Vince Cable, the party's Treasury spokesman, had made it clear the party would scrap state funding for private companies engaged in research, on the ground that they could pay for it themselves.

But the policy infuriated other Liberal Democrat MPs who at a meeting this week expressed disquiet about the policy. "There were a lot of concerns about this and we have dealt with it. We have changed the policy after a lot of us made our views clear,'' said one MP.

Yesterday the Liberal Democrats issued a formal statement saying: "Our commitment to abolish the DTI does not mean that government research funding will be cut.''

He said the party was "fully committed to universities and blue skies scientific research" and would pump £14bn into the science budget in the next Parliament. But the decision to change the policy on the eve of the Liberal Democrat party conference will raise questions about its funding proposals.

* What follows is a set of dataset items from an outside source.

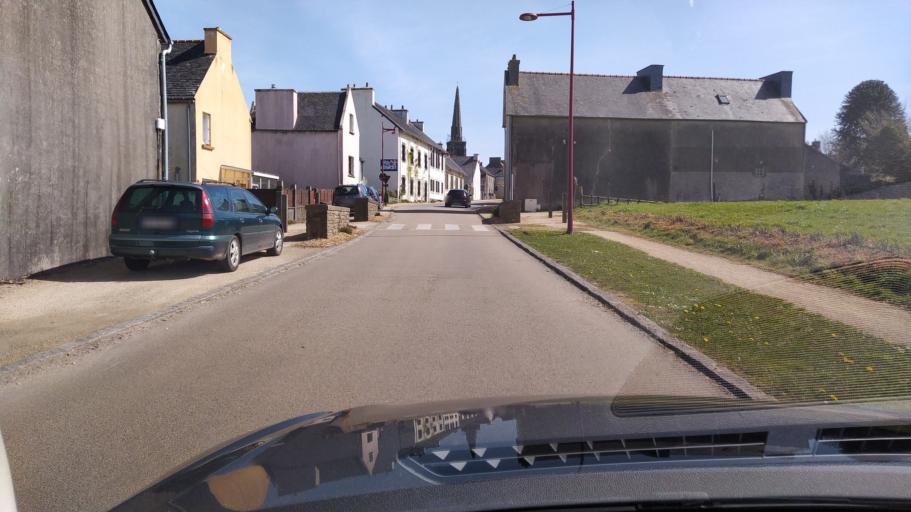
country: FR
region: Brittany
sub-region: Departement du Finistere
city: Plouneour-Menez
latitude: 48.4149
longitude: -3.9600
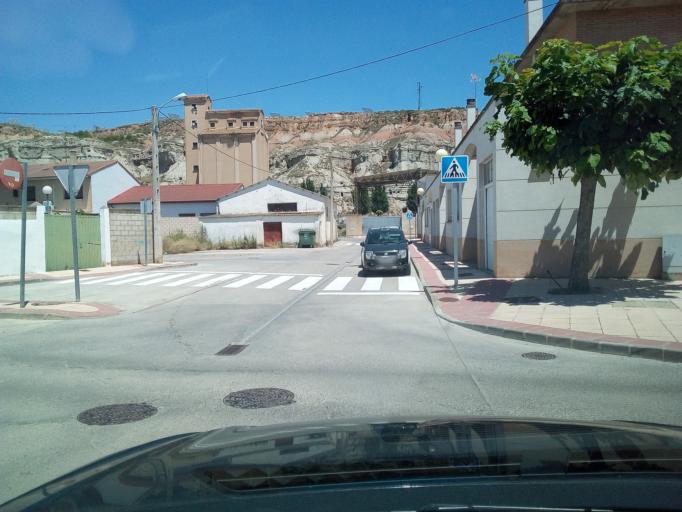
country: ES
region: Navarre
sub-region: Provincia de Navarra
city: Arguedas
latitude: 42.1727
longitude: -1.5935
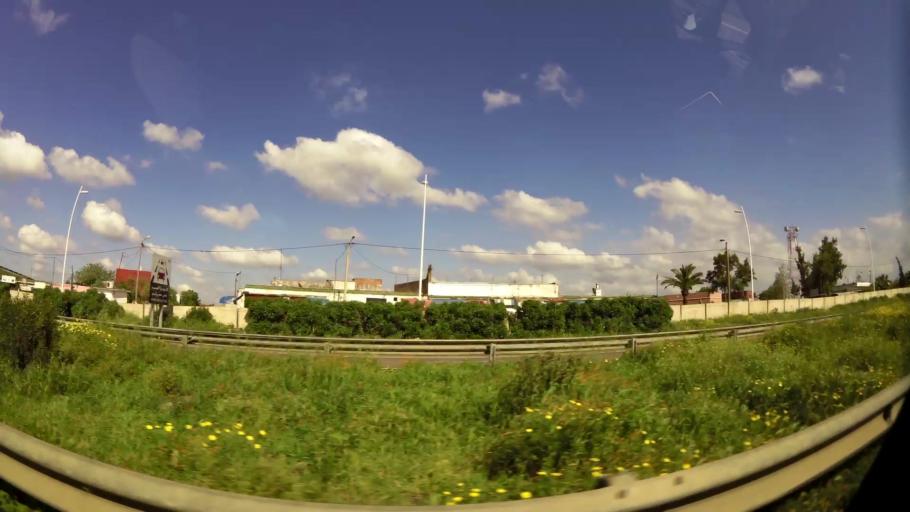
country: MA
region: Chaouia-Ouardigha
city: Nouaseur
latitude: 33.3802
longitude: -7.6219
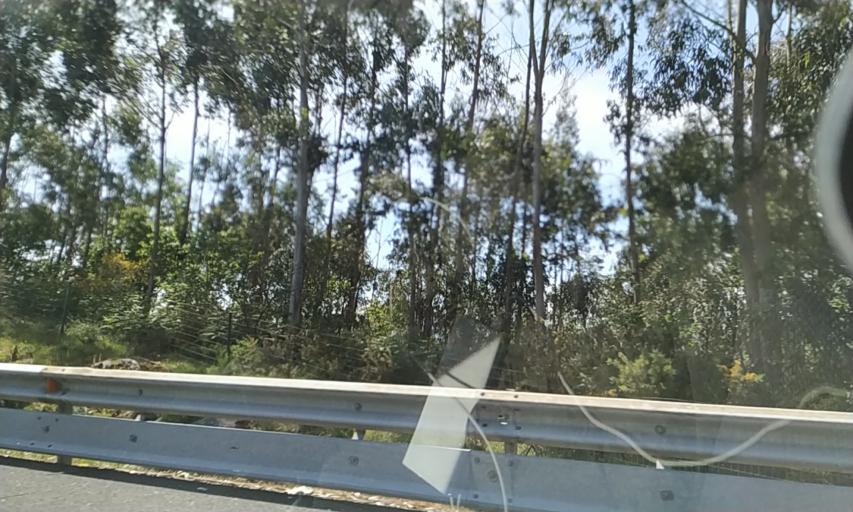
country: ES
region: Galicia
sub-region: Provincia da Coruna
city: Padron
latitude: 42.7834
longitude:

At the Liberal Democrat conference there is also expected to be further tension over Europe. Sir Menzies Campbell, the party's foreign affairs spokesman, distanced himself from an assertion by Chris Davies, leader of the Liberal Democrats in the European Parliament, that enlargement of the EU should be halted until it is strengthened.

The key issues at the party conference are: rising personal debt; greater control over the security services by Parliament; dissatisfaction with the Hutton report into the death of the weapons scientist David Kelly; a motion calling for the phased withdrawal of British troops from Iraq once an elected government takes office; a motion to create a border police force; and a motion to reward green drivers and households and punish polluters.